[Stored data]
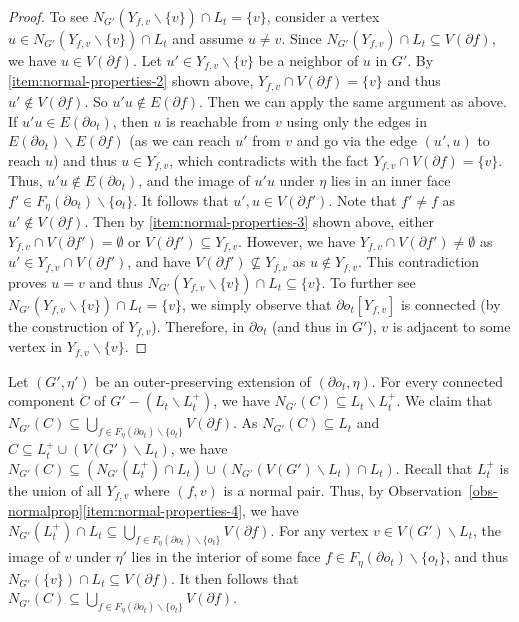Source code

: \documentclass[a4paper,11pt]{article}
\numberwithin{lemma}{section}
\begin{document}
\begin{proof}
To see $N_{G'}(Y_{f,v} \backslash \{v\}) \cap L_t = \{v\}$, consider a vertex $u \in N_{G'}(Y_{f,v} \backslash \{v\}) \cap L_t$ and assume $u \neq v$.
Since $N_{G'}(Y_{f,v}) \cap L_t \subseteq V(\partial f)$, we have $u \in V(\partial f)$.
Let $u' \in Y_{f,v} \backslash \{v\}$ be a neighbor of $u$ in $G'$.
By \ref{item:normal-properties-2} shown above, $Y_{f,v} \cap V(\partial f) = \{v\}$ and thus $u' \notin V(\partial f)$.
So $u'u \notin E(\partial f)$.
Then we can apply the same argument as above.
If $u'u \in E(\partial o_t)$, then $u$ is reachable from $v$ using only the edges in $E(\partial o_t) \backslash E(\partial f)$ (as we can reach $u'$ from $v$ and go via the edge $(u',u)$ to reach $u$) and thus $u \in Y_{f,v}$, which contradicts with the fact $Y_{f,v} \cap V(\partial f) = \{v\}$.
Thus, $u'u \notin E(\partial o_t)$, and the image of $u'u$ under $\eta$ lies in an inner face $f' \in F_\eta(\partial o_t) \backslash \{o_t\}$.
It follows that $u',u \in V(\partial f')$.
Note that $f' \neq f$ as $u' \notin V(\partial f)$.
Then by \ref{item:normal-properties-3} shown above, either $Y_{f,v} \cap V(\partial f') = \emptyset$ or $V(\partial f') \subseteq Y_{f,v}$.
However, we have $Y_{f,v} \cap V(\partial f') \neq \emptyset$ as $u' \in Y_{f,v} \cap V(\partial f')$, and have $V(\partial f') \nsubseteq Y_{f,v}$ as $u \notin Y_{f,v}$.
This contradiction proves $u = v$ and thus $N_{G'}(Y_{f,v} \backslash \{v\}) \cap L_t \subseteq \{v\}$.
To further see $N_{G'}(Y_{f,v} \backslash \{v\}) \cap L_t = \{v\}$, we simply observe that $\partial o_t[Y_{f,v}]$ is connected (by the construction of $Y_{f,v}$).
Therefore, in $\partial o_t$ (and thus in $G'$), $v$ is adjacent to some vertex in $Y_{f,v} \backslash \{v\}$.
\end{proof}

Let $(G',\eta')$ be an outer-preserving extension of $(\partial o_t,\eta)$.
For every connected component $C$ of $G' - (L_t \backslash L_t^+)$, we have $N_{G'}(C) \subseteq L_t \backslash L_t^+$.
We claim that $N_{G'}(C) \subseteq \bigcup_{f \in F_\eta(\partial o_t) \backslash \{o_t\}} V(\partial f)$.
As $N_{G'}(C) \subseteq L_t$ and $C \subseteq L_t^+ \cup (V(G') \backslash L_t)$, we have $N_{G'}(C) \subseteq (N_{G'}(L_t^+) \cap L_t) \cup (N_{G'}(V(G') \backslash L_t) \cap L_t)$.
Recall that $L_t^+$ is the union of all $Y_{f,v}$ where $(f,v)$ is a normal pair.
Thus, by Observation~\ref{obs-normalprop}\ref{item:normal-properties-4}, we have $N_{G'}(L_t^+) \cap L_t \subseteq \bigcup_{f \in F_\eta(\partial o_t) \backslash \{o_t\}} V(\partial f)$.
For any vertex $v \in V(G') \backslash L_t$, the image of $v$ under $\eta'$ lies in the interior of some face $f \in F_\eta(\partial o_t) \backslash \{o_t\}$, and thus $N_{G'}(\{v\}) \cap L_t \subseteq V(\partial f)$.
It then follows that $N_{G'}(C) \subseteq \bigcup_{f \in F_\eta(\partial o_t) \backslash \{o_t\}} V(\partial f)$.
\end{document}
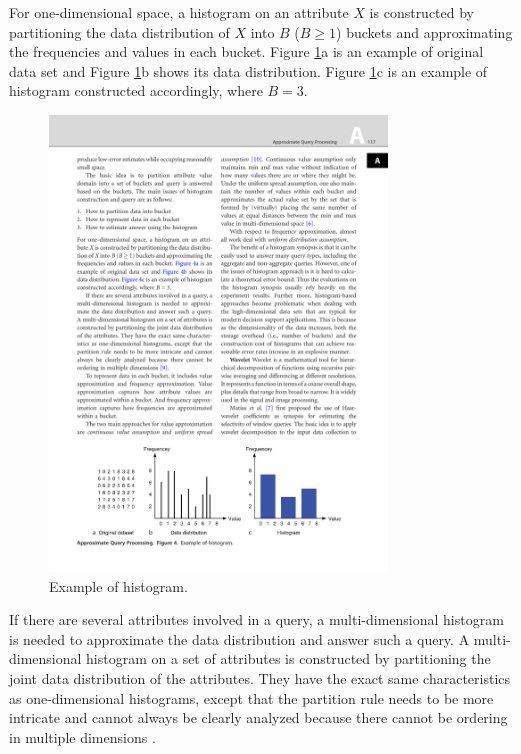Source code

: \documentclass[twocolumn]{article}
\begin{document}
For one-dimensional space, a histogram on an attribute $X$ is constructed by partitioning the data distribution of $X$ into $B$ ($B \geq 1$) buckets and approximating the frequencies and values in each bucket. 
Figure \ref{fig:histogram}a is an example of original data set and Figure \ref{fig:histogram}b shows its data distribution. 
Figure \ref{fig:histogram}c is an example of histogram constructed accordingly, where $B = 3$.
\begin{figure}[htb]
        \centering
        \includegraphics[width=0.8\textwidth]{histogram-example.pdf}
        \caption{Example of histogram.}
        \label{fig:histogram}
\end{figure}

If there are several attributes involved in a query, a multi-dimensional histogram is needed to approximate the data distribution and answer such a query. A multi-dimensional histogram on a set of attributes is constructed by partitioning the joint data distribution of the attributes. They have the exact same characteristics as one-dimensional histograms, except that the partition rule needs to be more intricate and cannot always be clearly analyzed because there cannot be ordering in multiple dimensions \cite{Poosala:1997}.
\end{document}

...

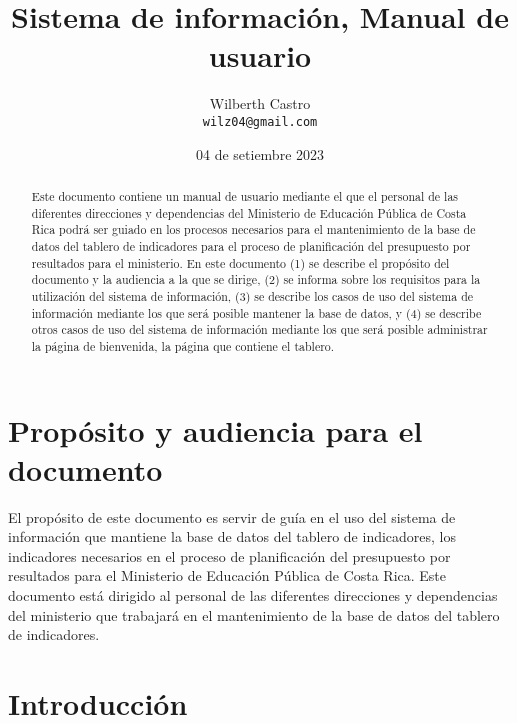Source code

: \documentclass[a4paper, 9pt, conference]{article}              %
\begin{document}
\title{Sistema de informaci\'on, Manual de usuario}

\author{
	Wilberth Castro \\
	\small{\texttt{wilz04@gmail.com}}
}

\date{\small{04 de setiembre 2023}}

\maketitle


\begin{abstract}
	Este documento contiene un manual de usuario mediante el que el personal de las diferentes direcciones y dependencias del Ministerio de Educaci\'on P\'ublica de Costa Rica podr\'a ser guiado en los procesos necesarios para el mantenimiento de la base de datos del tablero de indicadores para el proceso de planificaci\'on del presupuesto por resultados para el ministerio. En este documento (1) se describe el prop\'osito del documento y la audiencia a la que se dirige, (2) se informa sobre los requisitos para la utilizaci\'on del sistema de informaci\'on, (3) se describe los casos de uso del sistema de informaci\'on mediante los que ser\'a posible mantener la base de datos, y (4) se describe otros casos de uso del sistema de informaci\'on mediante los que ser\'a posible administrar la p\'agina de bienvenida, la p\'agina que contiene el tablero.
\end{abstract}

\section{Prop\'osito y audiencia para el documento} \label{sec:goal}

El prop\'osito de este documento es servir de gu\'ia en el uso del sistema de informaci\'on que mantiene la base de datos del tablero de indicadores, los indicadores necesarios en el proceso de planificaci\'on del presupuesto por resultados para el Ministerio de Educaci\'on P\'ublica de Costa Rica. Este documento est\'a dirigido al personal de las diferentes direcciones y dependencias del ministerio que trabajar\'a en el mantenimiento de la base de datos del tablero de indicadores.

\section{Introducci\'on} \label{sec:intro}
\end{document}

* * *

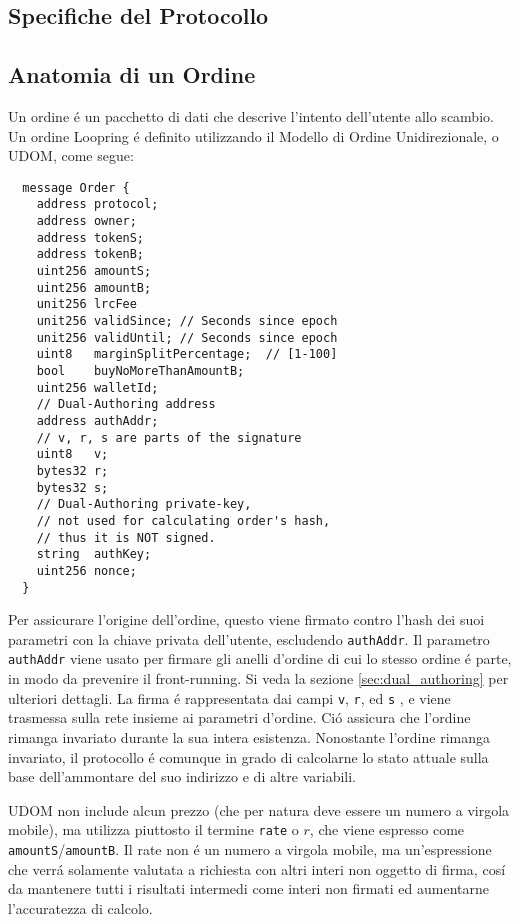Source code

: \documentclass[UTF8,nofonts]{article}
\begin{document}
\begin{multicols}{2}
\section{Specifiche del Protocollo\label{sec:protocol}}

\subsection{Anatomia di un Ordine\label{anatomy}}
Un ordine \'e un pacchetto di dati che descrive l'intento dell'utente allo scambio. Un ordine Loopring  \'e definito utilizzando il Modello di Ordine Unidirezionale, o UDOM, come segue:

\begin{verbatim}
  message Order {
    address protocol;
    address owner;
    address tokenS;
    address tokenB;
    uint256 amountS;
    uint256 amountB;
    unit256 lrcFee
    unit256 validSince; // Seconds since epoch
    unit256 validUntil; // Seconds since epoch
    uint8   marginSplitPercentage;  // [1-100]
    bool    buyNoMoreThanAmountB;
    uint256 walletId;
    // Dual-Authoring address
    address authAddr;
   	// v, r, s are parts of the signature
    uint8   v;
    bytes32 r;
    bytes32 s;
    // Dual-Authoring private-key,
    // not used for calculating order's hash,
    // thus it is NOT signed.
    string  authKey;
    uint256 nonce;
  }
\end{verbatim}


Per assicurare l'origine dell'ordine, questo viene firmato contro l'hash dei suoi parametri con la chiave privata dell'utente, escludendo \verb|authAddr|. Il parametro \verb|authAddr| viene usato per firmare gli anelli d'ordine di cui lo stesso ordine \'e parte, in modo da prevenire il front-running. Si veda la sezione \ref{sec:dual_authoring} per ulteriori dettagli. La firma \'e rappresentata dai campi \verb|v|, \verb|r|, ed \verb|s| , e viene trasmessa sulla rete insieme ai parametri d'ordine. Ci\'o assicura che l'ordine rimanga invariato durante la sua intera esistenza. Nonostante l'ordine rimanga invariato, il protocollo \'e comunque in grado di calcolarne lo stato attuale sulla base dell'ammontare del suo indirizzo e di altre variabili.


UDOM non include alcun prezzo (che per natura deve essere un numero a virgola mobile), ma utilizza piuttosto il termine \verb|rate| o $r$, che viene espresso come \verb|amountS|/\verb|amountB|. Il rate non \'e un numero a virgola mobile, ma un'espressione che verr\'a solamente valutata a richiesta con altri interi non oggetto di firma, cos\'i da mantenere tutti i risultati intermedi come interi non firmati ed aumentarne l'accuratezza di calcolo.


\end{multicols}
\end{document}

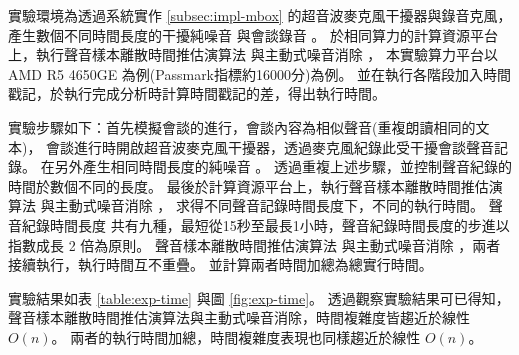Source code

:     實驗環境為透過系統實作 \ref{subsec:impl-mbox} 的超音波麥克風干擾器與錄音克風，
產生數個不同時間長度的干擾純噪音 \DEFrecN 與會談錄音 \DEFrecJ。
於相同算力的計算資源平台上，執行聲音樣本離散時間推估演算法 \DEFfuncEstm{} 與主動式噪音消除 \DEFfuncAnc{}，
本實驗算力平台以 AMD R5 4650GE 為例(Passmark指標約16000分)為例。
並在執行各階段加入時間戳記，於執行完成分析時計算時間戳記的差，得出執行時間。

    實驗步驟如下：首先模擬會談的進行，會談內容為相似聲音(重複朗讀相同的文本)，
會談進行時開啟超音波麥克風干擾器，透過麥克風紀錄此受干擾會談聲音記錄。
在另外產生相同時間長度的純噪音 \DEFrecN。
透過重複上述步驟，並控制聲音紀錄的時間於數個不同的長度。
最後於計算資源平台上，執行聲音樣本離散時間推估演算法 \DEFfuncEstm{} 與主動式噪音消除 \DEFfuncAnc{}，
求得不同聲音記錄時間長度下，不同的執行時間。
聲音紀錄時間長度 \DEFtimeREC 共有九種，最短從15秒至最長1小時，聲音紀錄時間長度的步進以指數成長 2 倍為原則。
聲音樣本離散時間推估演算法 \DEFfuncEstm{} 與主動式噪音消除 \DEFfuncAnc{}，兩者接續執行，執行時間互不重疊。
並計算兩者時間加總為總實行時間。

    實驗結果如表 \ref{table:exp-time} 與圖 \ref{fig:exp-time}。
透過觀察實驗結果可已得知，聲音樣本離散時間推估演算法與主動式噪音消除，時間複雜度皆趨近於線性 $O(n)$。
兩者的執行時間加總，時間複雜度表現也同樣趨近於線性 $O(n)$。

* _DIRECTIONS_:
Please show, exactly as written, every line above that contains the word "follows".

* _WRITTEN ANSWER_:
It follows that $u',u \in V(\partial f')$.
It then follows that $N_{G'}(C) \subseteq \bigcup_{f \in F_\eta(\partial o_t) \backslash \{o_t\}} V(\partial f)$.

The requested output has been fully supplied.